The Liberty need a point guard. New York's best choices when it drafted were probably Moore or Oklahoma's Jackson. Critics probably would suggest that the Liberty could have gotten a more proven scorer (non-point guard) in the first round and still picked up Moore in the second.
Pool played for a Michigan team that really struggled, so perhaps she's a talent who just really needs to be around other talent. Richman is 6 feet, 4 inches, yet played just 13.6 minute per game for a post-challenged Rutgers team. So it's a little hard to see what the Liberty were going for there, other than some nebulous "untapped potential."
Were there big surprises in this draft? Not really. Most expected Houston to take a guard, not post player Sancho Lyttle. And considering how well UConn players have done in the WNBA, I thought Jessica Moore and Battle might have gone earlier rather than later in the second round.

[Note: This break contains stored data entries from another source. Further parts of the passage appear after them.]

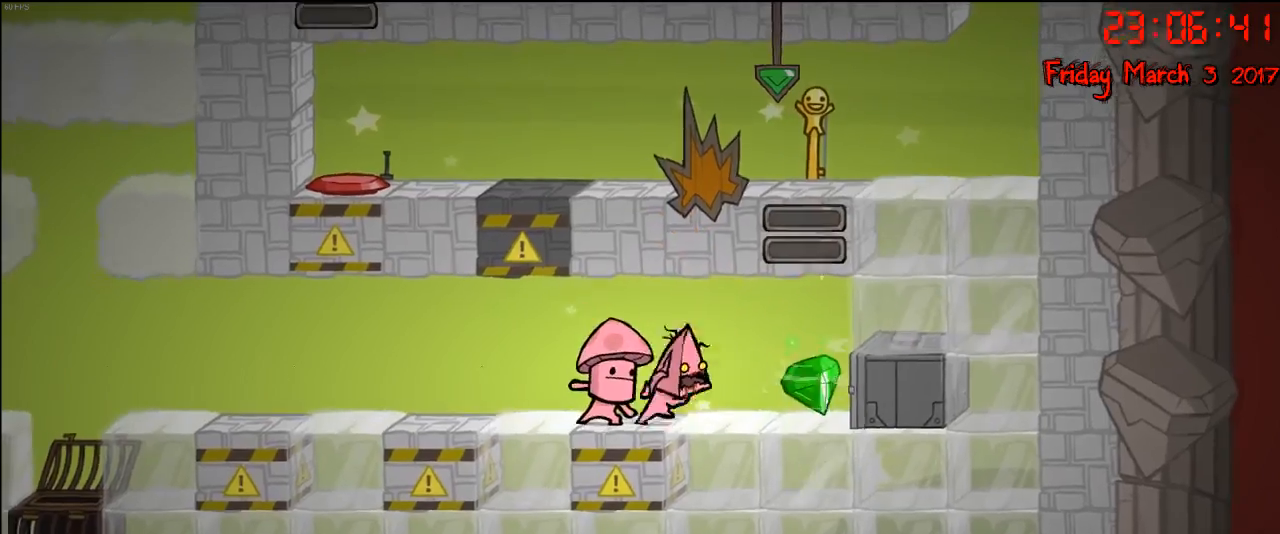
{"buttons": [], "left_stick": "right", "right_stick": "center", "events": []}
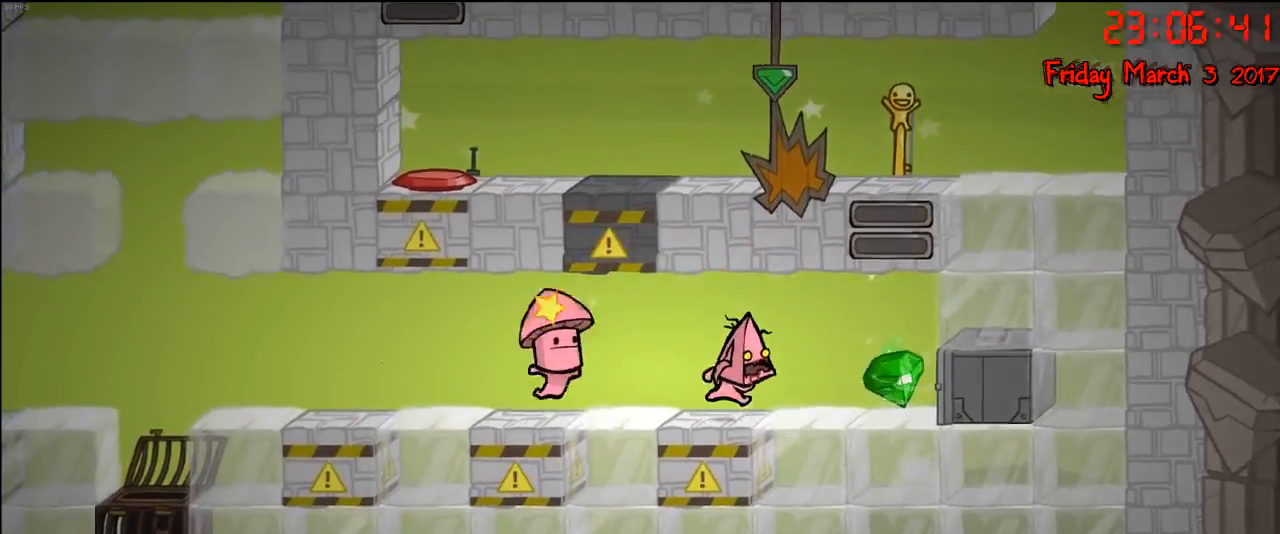
{"buttons": [], "left_stick": "right", "right_stick": "center", "events": []}
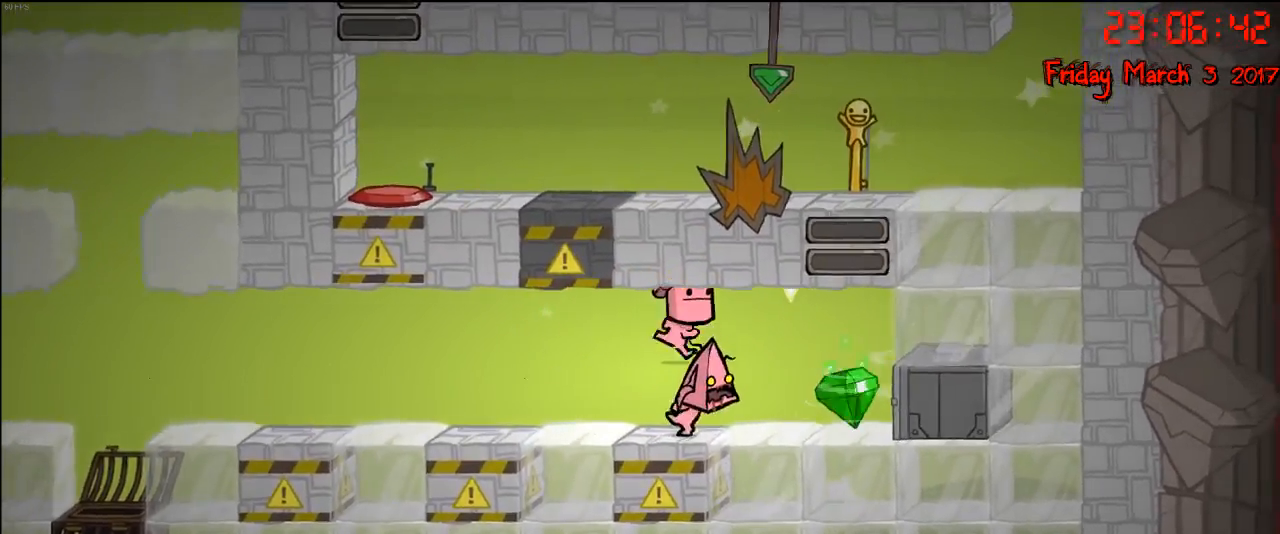
{"buttons": [], "left_stick": "right", "right_stick": "center", "events": []}
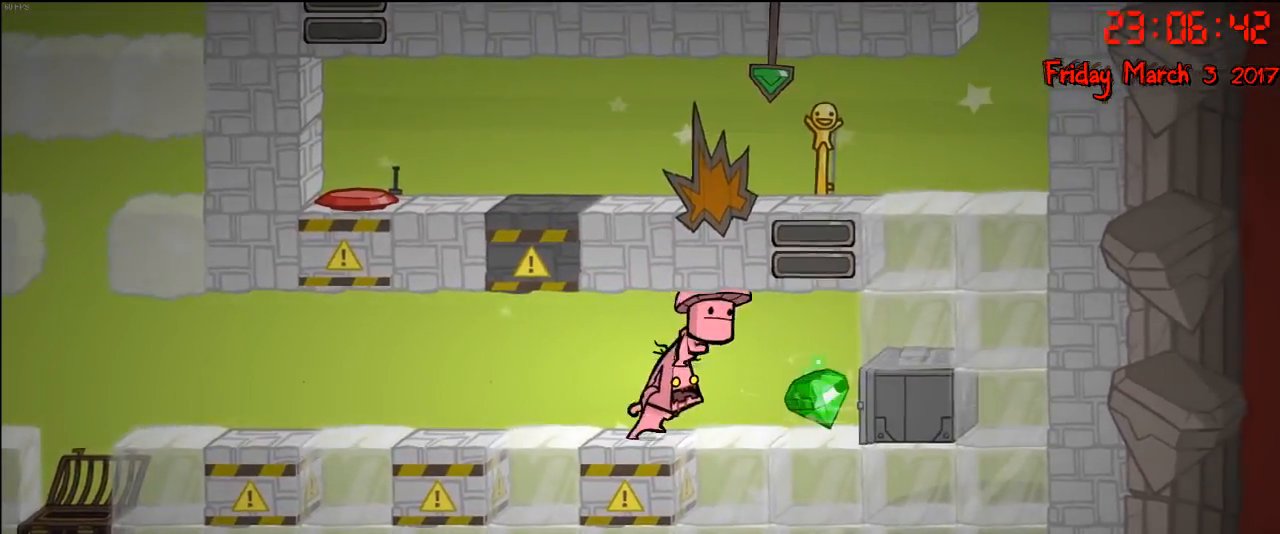
{"buttons": [], "left_stick": "right", "right_stick": "center", "events": []}
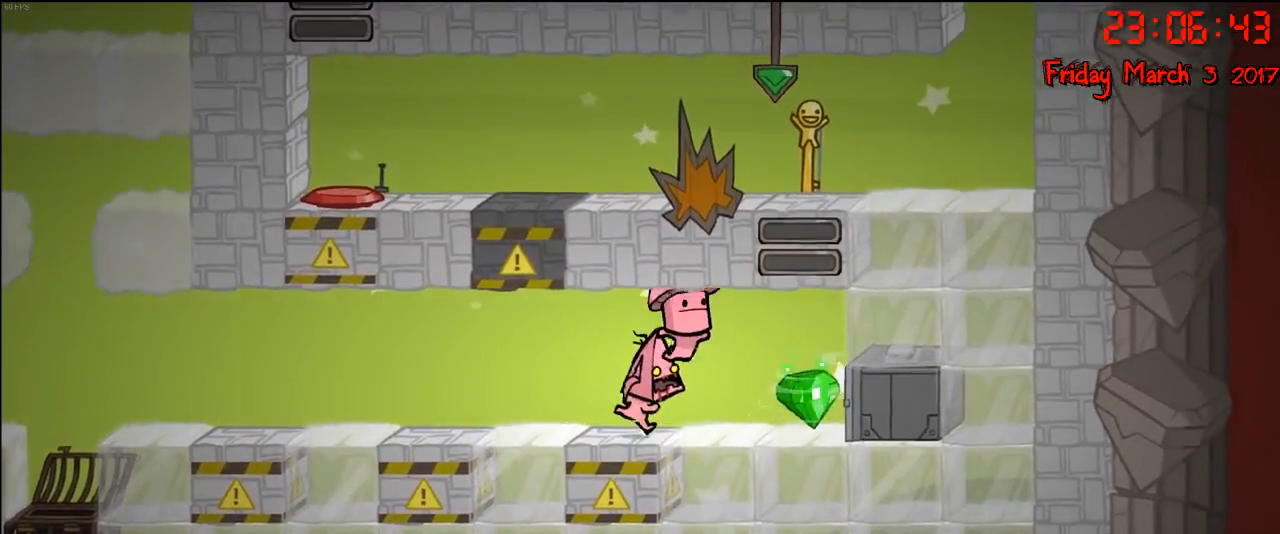
{"buttons": [], "left_stick": "right", "right_stick": "center", "events": []}
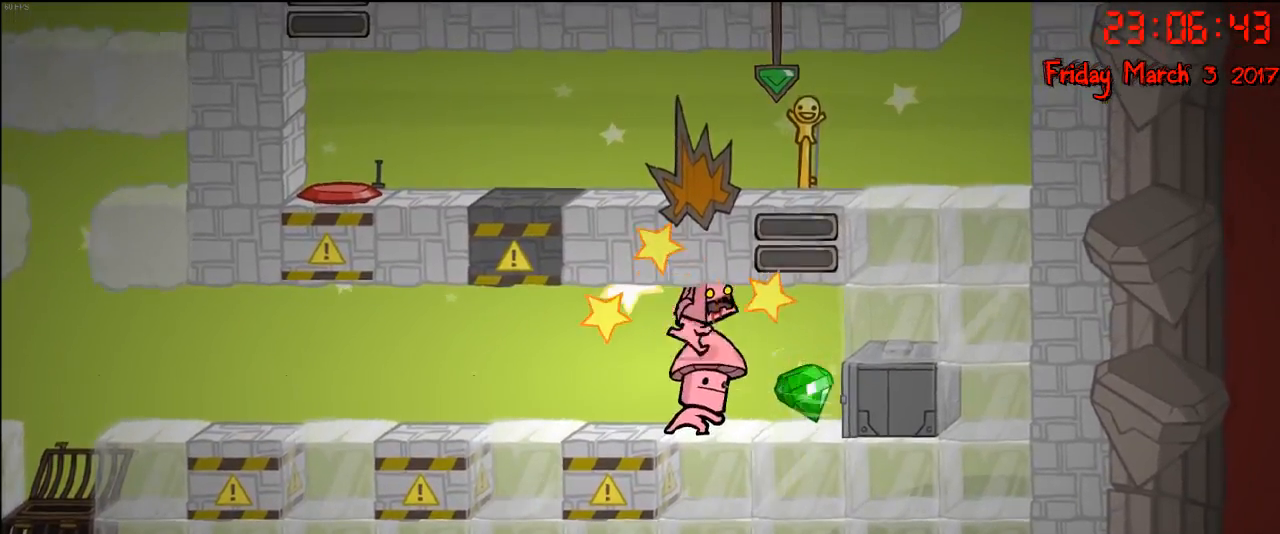
{"buttons": [], "left_stick": "right", "right_stick": "center", "events": []}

Connecticut took a player, Kansas State's Megan Mahoney, that the Sun know won't play this season because of an Achilles injury. But that third-round pick wasn't a surprise: Sun coach Mike Thibault has long been interested in Mahoney because of her size, versatility and basketball smarts. He saw this pick in terms of what it will mean for the Sun's future and the encouragement it gives a player who'll be rehabbing the next several months.